Your answer should be the exact lines of the records, starting with the one containing "the same, when, instead" and running to the end.

[Plain-text document sources]
○ ○ ○ ○ ○

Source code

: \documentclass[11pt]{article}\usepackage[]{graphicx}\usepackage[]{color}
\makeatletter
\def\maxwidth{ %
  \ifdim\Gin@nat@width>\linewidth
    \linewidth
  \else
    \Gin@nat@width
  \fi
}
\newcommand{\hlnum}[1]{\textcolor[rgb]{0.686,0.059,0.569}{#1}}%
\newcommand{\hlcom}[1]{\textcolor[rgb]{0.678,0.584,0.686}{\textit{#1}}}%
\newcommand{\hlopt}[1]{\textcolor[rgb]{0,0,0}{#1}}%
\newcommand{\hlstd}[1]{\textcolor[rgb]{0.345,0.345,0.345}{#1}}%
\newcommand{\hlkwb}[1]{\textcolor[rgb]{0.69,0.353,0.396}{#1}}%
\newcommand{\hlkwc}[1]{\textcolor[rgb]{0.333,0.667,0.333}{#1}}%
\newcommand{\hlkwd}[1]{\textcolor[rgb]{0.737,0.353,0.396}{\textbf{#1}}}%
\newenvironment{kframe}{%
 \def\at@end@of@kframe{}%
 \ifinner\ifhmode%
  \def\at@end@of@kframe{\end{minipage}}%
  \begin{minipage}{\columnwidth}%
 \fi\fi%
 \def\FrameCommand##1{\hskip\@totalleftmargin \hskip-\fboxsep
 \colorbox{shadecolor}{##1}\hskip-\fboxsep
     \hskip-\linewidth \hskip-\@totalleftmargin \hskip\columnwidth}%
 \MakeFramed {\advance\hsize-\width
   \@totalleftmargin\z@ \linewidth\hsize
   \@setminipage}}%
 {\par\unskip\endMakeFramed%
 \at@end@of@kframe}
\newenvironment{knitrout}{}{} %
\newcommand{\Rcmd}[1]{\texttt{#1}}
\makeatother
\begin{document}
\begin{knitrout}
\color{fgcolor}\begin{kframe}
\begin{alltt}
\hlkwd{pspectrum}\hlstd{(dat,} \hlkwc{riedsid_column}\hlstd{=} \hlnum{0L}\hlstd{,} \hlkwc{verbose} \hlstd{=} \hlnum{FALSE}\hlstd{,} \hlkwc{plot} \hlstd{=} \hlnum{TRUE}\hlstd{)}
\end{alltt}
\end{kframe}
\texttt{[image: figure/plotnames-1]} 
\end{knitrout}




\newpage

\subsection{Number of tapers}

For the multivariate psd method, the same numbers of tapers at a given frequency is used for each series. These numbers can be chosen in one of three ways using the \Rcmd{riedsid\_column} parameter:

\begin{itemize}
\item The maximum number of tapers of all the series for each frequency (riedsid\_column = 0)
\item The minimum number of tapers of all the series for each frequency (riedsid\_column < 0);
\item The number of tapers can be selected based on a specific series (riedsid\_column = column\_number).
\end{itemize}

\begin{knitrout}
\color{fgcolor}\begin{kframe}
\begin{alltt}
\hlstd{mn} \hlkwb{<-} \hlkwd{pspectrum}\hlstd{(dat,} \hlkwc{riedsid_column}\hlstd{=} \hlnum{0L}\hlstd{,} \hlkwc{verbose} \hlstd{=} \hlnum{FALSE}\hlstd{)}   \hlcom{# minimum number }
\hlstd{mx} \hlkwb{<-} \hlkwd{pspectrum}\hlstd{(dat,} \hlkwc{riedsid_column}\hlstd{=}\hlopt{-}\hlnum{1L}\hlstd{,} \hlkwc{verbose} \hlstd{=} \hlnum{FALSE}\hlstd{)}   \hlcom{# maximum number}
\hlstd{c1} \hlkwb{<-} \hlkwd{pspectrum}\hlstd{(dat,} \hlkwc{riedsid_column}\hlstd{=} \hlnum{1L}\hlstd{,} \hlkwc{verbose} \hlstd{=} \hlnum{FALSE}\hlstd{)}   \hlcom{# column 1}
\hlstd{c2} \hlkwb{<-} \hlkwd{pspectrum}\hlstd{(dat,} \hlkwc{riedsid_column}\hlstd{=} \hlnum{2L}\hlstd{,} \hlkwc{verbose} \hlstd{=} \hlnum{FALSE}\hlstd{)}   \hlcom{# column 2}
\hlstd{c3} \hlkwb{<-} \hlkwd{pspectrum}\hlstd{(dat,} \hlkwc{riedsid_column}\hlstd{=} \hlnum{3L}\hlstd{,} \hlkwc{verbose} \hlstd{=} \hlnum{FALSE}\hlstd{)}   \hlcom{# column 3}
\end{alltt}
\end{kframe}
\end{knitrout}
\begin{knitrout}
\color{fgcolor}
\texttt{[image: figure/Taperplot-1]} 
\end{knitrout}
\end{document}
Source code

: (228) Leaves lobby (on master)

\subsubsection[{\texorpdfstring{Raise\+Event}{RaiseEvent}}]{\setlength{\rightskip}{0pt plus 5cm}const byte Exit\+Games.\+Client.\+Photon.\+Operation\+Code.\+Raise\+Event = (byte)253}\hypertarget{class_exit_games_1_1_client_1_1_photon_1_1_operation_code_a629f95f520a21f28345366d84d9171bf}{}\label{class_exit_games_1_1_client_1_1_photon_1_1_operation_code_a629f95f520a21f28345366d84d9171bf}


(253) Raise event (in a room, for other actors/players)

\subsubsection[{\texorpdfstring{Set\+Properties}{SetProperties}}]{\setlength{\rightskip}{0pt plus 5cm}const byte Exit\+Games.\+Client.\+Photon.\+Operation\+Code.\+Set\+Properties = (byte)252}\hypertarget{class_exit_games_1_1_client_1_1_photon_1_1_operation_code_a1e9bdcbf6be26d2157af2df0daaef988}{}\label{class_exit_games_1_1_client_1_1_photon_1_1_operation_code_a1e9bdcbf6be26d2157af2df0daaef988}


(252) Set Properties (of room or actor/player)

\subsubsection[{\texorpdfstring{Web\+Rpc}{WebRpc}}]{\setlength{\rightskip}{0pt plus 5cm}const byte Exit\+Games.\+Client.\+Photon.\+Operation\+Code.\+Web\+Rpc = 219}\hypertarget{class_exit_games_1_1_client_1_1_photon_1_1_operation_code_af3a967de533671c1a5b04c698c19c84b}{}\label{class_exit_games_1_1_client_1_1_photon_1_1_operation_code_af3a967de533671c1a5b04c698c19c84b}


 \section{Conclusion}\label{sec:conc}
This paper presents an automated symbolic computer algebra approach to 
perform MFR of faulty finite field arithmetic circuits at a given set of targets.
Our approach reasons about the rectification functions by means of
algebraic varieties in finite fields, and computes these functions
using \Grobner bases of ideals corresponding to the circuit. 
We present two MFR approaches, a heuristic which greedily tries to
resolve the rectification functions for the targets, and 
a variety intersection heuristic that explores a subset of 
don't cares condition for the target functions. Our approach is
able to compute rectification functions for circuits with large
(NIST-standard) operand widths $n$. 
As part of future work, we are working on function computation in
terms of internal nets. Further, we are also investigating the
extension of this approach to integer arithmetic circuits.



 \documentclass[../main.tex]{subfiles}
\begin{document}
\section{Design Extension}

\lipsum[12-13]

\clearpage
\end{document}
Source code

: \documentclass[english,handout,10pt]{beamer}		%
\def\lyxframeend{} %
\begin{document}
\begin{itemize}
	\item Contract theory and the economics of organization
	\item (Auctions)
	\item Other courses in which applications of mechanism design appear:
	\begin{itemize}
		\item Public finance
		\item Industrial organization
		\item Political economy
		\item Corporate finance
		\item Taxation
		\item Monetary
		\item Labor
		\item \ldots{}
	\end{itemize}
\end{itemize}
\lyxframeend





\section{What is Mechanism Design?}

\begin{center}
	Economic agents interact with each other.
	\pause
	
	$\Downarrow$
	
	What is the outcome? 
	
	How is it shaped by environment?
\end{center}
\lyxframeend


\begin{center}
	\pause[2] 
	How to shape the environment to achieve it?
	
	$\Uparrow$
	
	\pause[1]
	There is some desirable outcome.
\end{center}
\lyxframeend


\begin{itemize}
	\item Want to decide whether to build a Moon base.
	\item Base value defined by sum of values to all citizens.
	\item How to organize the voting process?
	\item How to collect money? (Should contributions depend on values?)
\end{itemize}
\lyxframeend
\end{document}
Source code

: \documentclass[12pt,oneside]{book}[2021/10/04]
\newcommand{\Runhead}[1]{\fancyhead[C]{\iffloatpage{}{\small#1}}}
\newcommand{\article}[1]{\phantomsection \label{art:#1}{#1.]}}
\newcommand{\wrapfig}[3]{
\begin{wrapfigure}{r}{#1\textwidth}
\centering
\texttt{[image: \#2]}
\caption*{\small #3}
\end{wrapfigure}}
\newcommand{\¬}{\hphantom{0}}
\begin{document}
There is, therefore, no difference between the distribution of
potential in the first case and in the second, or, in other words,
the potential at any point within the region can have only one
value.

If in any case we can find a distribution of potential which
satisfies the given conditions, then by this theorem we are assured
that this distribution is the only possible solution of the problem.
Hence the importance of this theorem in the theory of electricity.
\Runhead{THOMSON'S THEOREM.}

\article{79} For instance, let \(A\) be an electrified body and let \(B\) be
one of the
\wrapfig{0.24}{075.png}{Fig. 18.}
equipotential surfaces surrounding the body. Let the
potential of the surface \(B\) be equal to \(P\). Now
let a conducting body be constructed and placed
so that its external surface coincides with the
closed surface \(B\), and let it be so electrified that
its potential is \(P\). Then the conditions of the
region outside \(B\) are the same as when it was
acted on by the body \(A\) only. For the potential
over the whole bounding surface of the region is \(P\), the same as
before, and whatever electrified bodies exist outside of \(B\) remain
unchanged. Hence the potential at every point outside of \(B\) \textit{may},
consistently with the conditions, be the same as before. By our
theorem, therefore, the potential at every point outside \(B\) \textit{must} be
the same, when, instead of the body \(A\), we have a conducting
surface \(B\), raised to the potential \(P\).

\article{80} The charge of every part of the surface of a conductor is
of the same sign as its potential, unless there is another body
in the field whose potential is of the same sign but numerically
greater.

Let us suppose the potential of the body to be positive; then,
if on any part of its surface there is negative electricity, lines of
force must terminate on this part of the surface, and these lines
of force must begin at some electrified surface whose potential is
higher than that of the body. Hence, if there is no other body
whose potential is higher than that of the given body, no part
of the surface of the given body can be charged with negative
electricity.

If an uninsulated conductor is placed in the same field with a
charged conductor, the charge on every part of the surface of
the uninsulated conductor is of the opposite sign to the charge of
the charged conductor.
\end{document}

○ ○ ○ ○ ○

FINISHED EXERCISE –
the same, when, instead of the body \(A\), we have a conducting
surface \(B\), raised to the potential \(P\).

\article{80} The charge of every part of the surface of a conductor is
of the same sign as its potential, unless there is another body
in the field whose potential is of the same sign but numerically
greater.

Let us suppose the potential of the body to be positive; then,
if on any part of its surface there is negative electricity, lines of
force must terminate on this part of the surface, and these lines
of force must begin at some electrified surface whose potential is
higher than that of the body. Hence, if there is no other body
whose potential is higher than that of the given body, no part
of the surface of the given body can be charged with negative
electricity.

If an uninsulated conductor is placed in the same field with a
charged conductor, the charge on every part of the surface of
the uninsulated conductor is of the opposite sign to the charge of
the charged conductor.
\end{document}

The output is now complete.